SP Setia Eyes E&O

Business Times learns that shareholders of SP Setia have made overtures in recent months with certain shareholders of Eastern and Oriental

Major shareholders of SP Setia Bhd, Malaysia’s biggest developer, plan to buy a strategic stake in property and hospitality company Eastern and Oriental Bhd (E&O), people familiar with the matter said yesterday.

Business Times learnt that shareholders of SP Setia had made overtures in recent months with certain shareholders of E&O, who may have included Temasek Holdings (Pte) Ltd director Goh Yew Lin.

A view of E&O's Seri Tanjung Pinang project in Penang

SP Setia’s three biggest shareholders currently are Permodalan Nasional Bhd with a 32.9 per cent stake, the Employees Provident Fund with a 14.47 per cent interest, and SP Setia president and chief operating officer Tan Sri Liew Kee Sin, with 11.96 per cent.

As at July 30 2010, Singapore’s G.K. Goh Holdings Ltd owned 13 per cent of E&O.

E&O managing director Datuk Tham Ka Hon and spouse Datin Chua Cheng Boon collectively own about 17 per cent of the company.

Liew did not confirm or deny if indeed SP Setia is interested in buying E&O.

A company official from SP Setia. who did not want to be named, said SP Setia is always looking for new acquisitions including land deals and strategic stakes.

“Some plans are remote and some more certain.
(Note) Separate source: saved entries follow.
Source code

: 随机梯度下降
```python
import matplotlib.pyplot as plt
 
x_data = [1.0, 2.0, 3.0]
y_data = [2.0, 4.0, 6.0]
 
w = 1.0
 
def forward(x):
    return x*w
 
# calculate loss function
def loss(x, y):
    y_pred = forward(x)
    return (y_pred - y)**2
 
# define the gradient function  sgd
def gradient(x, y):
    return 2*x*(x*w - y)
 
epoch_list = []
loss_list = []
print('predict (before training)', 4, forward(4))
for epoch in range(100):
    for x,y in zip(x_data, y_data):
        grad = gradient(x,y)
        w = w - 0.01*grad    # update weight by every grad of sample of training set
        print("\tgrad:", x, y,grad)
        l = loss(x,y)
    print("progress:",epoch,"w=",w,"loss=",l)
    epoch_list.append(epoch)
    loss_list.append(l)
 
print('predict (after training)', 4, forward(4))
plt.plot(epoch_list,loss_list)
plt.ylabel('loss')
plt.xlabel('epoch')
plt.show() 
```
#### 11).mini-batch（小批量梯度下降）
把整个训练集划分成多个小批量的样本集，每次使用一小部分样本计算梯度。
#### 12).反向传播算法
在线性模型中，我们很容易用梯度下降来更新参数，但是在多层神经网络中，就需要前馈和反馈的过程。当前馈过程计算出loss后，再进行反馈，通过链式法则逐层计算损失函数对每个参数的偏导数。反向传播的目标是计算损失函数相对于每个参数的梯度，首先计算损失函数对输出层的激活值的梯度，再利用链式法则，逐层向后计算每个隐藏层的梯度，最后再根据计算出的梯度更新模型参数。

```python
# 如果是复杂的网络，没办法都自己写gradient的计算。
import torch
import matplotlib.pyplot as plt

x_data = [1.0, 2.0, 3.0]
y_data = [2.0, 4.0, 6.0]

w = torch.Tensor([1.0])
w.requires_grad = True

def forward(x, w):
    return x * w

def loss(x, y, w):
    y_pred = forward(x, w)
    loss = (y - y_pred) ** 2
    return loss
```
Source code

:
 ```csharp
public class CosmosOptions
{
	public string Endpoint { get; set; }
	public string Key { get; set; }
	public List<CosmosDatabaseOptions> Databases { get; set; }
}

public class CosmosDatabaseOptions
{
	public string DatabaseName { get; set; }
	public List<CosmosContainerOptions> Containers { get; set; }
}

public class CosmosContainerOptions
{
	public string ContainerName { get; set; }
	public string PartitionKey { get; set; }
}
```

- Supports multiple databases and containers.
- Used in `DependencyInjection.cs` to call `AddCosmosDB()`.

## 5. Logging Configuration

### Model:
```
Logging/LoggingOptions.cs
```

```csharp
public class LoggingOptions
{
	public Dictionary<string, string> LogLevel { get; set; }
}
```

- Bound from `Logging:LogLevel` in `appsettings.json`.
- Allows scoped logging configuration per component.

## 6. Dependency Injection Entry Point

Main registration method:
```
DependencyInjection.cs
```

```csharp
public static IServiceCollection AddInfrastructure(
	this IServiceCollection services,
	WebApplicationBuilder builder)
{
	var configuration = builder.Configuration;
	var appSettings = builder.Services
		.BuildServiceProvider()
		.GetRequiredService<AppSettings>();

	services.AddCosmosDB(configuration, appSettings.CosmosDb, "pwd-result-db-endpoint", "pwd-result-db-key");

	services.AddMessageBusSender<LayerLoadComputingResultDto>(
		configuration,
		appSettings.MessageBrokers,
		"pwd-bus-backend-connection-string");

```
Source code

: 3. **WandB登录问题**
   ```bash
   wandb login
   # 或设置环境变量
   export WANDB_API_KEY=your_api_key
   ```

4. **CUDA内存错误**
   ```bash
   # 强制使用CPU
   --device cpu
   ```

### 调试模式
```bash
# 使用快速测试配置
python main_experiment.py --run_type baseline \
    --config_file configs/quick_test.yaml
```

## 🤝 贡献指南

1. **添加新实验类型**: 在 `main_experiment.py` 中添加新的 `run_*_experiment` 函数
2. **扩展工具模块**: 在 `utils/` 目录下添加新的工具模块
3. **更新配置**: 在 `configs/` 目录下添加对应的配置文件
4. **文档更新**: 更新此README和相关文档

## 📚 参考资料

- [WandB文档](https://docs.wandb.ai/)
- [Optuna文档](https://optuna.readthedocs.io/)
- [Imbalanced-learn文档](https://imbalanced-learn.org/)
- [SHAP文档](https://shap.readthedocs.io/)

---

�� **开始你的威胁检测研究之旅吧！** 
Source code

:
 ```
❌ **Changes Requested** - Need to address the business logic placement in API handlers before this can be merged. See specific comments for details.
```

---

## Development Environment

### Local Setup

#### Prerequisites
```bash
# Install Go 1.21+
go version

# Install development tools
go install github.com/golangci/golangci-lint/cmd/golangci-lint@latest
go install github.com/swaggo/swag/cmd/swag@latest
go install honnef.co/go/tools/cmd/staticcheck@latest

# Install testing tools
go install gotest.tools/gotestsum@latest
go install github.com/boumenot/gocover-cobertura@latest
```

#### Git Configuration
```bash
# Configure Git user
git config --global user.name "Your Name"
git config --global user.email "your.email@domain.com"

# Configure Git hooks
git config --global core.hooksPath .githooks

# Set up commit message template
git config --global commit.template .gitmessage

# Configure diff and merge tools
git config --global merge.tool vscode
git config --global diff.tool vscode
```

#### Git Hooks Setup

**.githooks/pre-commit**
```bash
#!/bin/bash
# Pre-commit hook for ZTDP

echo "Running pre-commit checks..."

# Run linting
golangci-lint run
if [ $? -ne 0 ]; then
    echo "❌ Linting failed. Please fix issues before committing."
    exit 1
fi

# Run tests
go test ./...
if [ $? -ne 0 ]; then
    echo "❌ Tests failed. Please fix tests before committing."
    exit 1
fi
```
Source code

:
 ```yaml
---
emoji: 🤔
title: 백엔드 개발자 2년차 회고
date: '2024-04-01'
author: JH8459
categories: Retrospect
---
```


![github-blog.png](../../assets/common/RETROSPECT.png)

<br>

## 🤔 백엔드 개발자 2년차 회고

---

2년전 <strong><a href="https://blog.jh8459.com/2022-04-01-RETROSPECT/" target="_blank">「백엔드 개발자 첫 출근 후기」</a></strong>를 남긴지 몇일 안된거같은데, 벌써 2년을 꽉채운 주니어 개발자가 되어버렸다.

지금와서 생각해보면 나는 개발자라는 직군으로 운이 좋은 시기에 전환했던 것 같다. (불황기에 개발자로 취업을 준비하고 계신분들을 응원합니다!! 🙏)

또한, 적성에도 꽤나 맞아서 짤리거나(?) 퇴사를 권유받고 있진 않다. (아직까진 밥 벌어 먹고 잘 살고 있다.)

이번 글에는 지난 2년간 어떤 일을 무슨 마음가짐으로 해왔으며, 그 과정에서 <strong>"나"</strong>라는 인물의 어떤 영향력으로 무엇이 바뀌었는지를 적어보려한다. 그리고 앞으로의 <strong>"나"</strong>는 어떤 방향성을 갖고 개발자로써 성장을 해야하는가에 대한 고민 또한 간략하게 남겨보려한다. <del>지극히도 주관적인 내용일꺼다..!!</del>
We won’t comment on speculations,” he said.

E&O deputy managing director Eric Chan, when contacted, said the management was not in any acquisition talks with any party.

“We remain committed to our strategic gameplan to establish our position as a true luxury lifestyle property development group, which we will achieve via international and regional exposure of the E&O lifestyle brand.

“This is through the establishment of strategic alliances with renowned international institutions and the development of new growth engines,” Chan added.

MrProperty: This is interesting but most probably will not have any direct effect on the ongoing projects, at least for the near term.